Sexually active men and women risk getting infected with HPV, which spreads through vaginal, anal, and oral sex and intimate contact. Many infected people don’t have any symptoms, and the virus may go away on its own. However, some people never clear the infection.
There are many types of HPV, and some cause genital warts. Other strains increase the risk of cancers of the cervix, penis, vulva, anus, and throat.
How to Prevent HPV
Like other STDs, there is only one surefire way to avoid transmitting or spreading HPV: abstinence.
Since it is spread during sexual activity, refraining from intercourse and intimate contact would prevent the contraction and transmission of HPV.
Another way to prevent HPV is to adopt monogamy, having only one uninfected partner who is also monogamous. It is important to remember, though, that many people with HPV do not have any symptoms and that there is not an “HPV test” that can determine someone’s status.

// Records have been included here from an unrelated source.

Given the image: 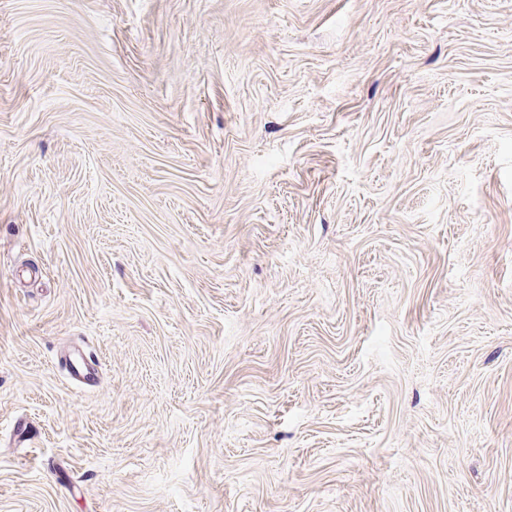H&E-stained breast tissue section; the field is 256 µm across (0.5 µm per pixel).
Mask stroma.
I'll list each match as a JSON object with an SVG mask.
<instances>
[{"mask_svg":"<svg viewBox=\"0 0 512 512\" xmlns=\"http://www.w3.org/2000/svg\"><path fill=\"white\" fill-rule=\"evenodd\" d=\"M0 512H512V0H0Z\"/></svg>","mask_w":512,"mask_h":512,"instance_id":"35a3bbf8","label":"stroma"}]
</instances>
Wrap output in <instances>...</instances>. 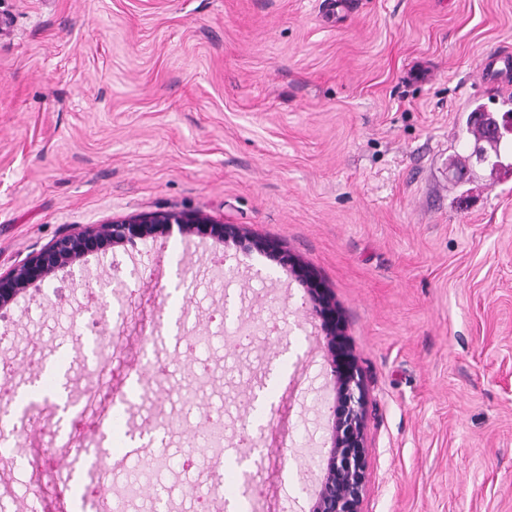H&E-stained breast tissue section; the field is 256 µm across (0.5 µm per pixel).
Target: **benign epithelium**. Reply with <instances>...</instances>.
<instances>
[{
	"mask_svg": "<svg viewBox=\"0 0 512 512\" xmlns=\"http://www.w3.org/2000/svg\"><path fill=\"white\" fill-rule=\"evenodd\" d=\"M475 124L487 135L503 141L512 135V114L476 112ZM178 234L221 242L251 244L287 269L309 295L311 311L320 321L326 355L334 376L332 408L334 439L322 457L312 512H363L368 478L369 448L366 437L368 397L363 373L346 334L345 319L319 278L298 257L265 239L246 240L237 224H224L204 212H150L108 224H92L65 233L0 273V308L12 304L31 288L49 282L56 272L74 267L89 255L105 254L138 240L169 238Z\"/></svg>",
	"mask_w": 512,
	"mask_h": 512,
	"instance_id": "1",
	"label": "benign epithelium"
}]
</instances>
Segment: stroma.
<instances>
[{
    "mask_svg": "<svg viewBox=\"0 0 512 512\" xmlns=\"http://www.w3.org/2000/svg\"><path fill=\"white\" fill-rule=\"evenodd\" d=\"M512 52V0H0V271L58 236L143 212L202 211L297 256L346 321L368 389L364 512H512V148L498 166L469 157L466 117L502 112L512 78L485 83L480 60ZM468 177L453 181L450 161ZM119 326L108 385L82 417L71 489L101 454L127 455L151 495L114 512H194L170 487L260 512H310L332 444L333 376L307 293L265 254L232 242L147 240L92 256L0 313V360L25 388L33 365L91 379L90 300ZM207 336L189 354L166 339ZM277 324L237 355L225 337ZM154 348L142 391L129 361ZM290 378L251 429L274 359ZM217 383L192 379L195 362ZM129 419L94 431L113 400ZM224 408L234 472L198 444L206 405ZM5 432L24 453L11 499L30 501L58 464L65 408ZM163 426L170 468L139 469L138 423Z\"/></svg>",
    "mask_w": 512,
    "mask_h": 512,
    "instance_id": "stroma-1",
    "label": "stroma"
}]
</instances>
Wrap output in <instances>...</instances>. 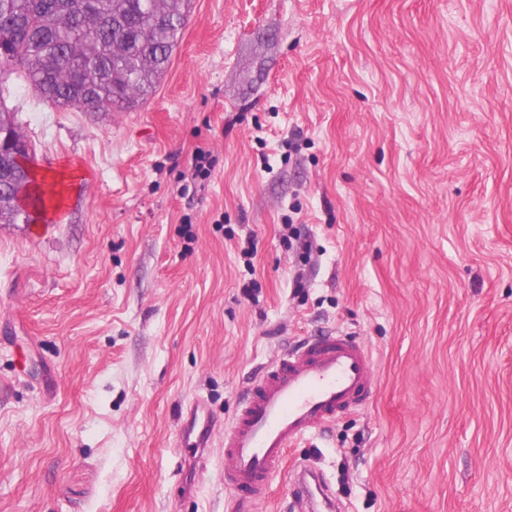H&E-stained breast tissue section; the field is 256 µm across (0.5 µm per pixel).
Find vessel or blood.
I'll return each mask as SVG.
<instances>
[{"label": "vessel or blood", "mask_w": 512, "mask_h": 512, "mask_svg": "<svg viewBox=\"0 0 512 512\" xmlns=\"http://www.w3.org/2000/svg\"><path fill=\"white\" fill-rule=\"evenodd\" d=\"M373 367L366 347L343 334L284 349L251 381L230 425L218 423L203 401H193L188 412L200 420L201 429L194 437L183 434V442L203 457L213 437H220L228 492H247L252 503H259L288 448L362 404L374 384ZM315 477L307 468L295 474L307 512L316 505Z\"/></svg>", "instance_id": "b4317fda"}]
</instances>
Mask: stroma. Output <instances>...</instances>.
I'll use <instances>...</instances> for the list:
<instances>
[{
	"label": "stroma",
	"instance_id": "1",
	"mask_svg": "<svg viewBox=\"0 0 512 512\" xmlns=\"http://www.w3.org/2000/svg\"><path fill=\"white\" fill-rule=\"evenodd\" d=\"M7 86L79 176L0 224V512H238L181 409L231 422L331 330L374 389L255 512H299L303 465L345 512H512V0H192L131 111Z\"/></svg>",
	"mask_w": 512,
	"mask_h": 512
}]
</instances>
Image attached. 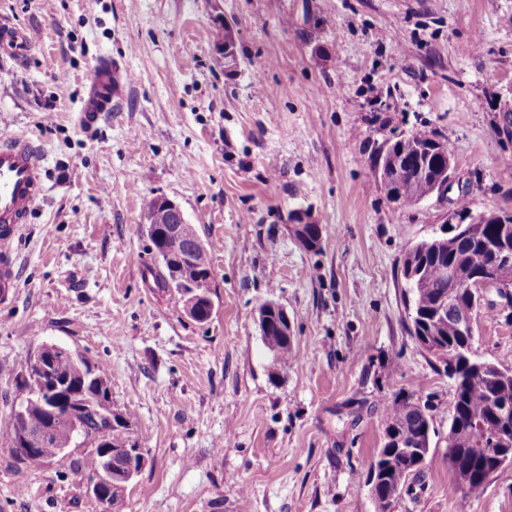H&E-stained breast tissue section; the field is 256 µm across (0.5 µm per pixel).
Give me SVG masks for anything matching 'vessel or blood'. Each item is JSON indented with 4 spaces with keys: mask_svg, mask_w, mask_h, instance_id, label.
<instances>
[{
    "mask_svg": "<svg viewBox=\"0 0 512 512\" xmlns=\"http://www.w3.org/2000/svg\"><path fill=\"white\" fill-rule=\"evenodd\" d=\"M34 44L33 35L0 23V48L23 56ZM112 109V70H95L80 117L95 122ZM46 169L42 149L17 133H0V301L15 294L19 273L14 244L35 204L44 196Z\"/></svg>",
    "mask_w": 512,
    "mask_h": 512,
    "instance_id": "b4317fda",
    "label": "vessel or blood"
}]
</instances>
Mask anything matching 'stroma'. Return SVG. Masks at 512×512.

HPV vaccines can prevent genital warts and 90% of HPV-related cancers. Children should receive the HPV vaccine before they are sexually active, usually at age 11-12; unvaccinated people up to age 26 should also be vaccinated. In addition, children as young as 9 and adults up to age 45 may also be eligible to receive the vaccine.
Do Condoms Prevent HPV?
In short, yes, although they aren’t perfect. Condoms are at least somewhat effective in preventing STDs–including HPV and HPV-related warts and cancer–, and the Centers for Disease Control and Prevention encourages use for all sexually active people. However, factors such as partial coverage and user error can decrease the protective quality of a condom, just as it can affect the risk of pregnancy. By combining condoms (and dental dams) with vaccination and informed sexual relations, you will significantly reduce the risk of contracting HPV or transmitting it to a partner.